However, local competitors had higher processing costs than the big mills in places like China and Russia.
Most of those mills could operate at that scale because they had a constant stream of logs and very generous state subsidies.
Jones admitted we could never match that level of state support, but forest owners and investors could play a bigger role.
“We need a situation where foreign capital is employed in such a way that it boosts productivity and it leads to the development of our nation.”
“I don’t know of a single voter who thinks it’s a good idea to expand the profit and loss statement of foreign investors, but hollow-out our nation.”
“Our party’s never going to agree with that. Ever.”
The director of forestry consulting company DANA, Dennis Neilson, said we had 60 sawmills and three of them would be able to meet the entirety of our country’s current sawn-timber requirements.
That wasn’t evidence we needed more domestic wood processing, but that we already had enough to meet market demand, he said.
“In fact if they worked a few more shifts on Saturday morning they’d oversupply the market.”
“Sending more logs to mills…it might increase the supply [but] it won’t increase the demand for wood in New Zealand because it’s already oversupplied.”
Boost demand instead
Lifting demand is what Red Stag CEO Marty Verry believes Jones and the Government should be focusing on instead.
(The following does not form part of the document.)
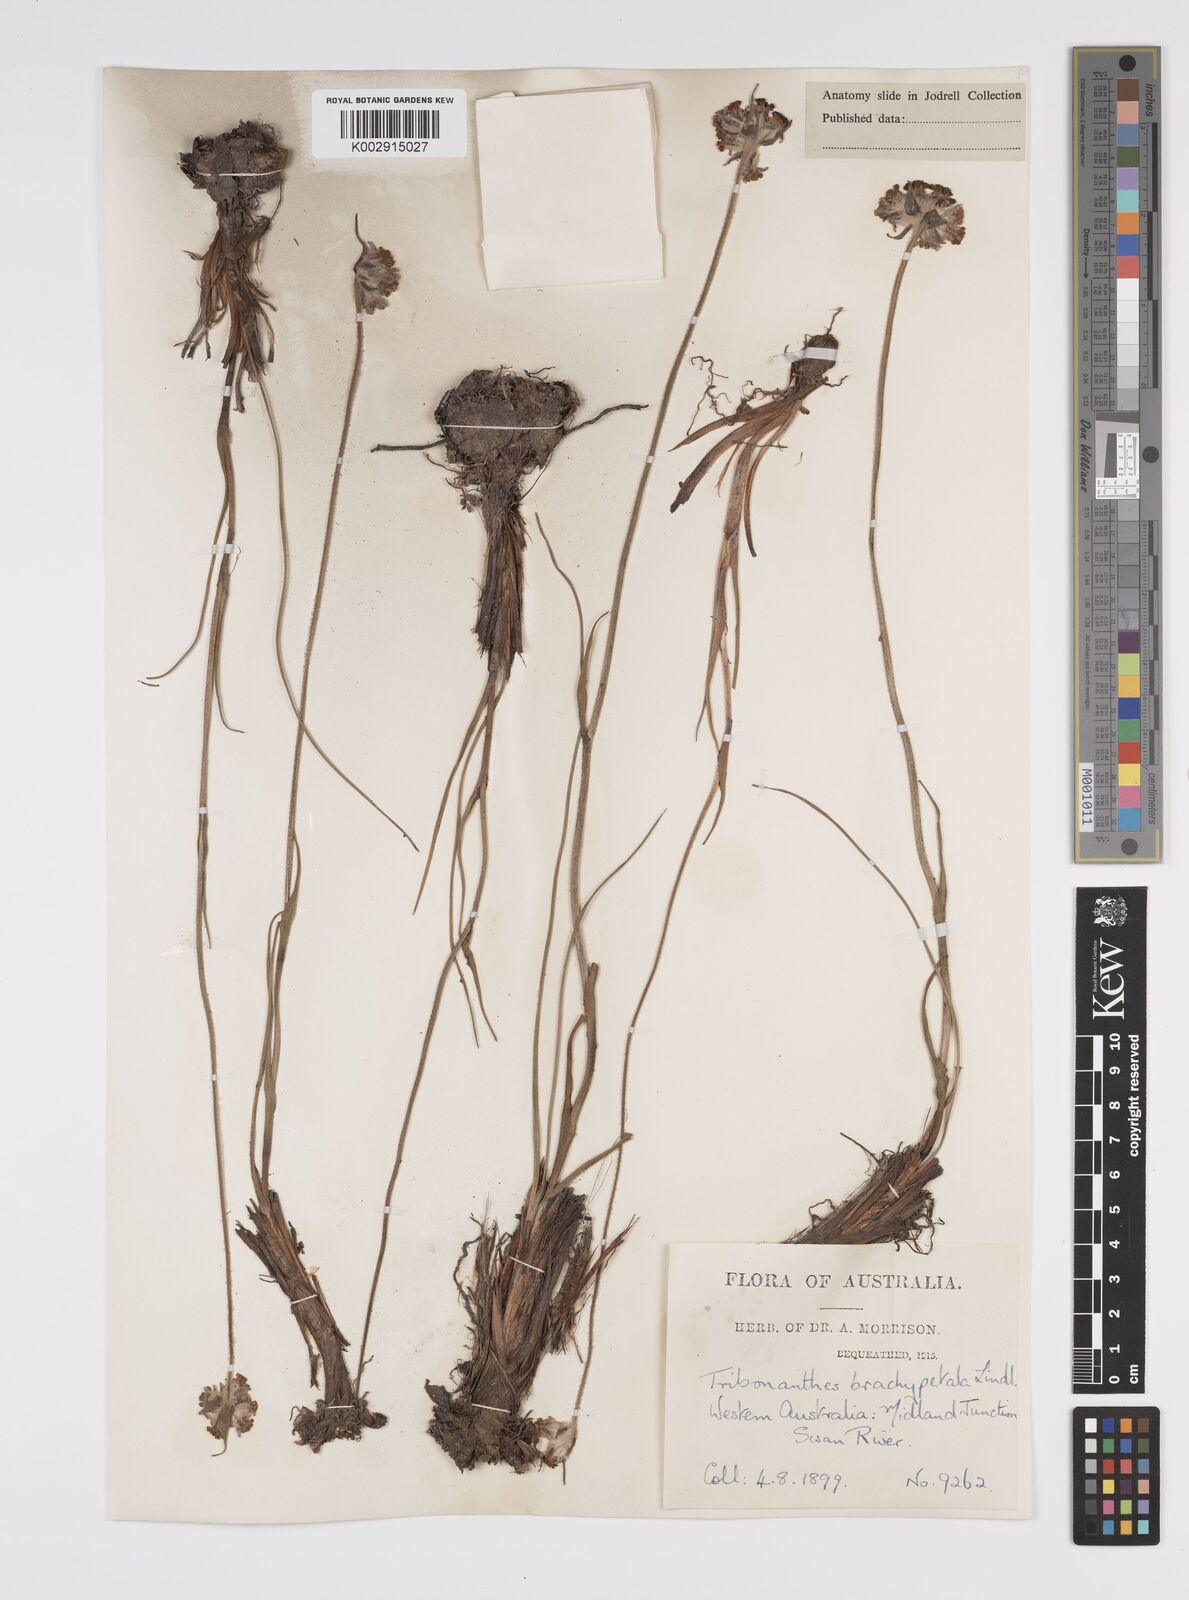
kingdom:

Their mill hadn’t encountered problems accessing a supply of logs although he acknowledged there had been shortages in other areas like Northland.
Action needed to be taken to counter the large state subsidies put in place by China, but those would be better dealt with by duties and tariffs, he said.
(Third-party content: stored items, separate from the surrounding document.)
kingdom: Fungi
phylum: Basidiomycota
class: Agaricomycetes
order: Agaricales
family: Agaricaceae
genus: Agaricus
A wood-first procurement policy for building projects, already green-lit by the Government, would do a better job of encouraging more wood processing onshore.
Also, China had already set itself the goal of eliminating its dependence on foreign logs by 2040, Verry said.
In other words, the bill had been built for a problem that was beginning to solve itself.
“The big question is: is there going to be demand local for wood and what can the Government do to focus its attentions on that instead of making sure that the odd sawmill that’s short now gets all the logs it needs.”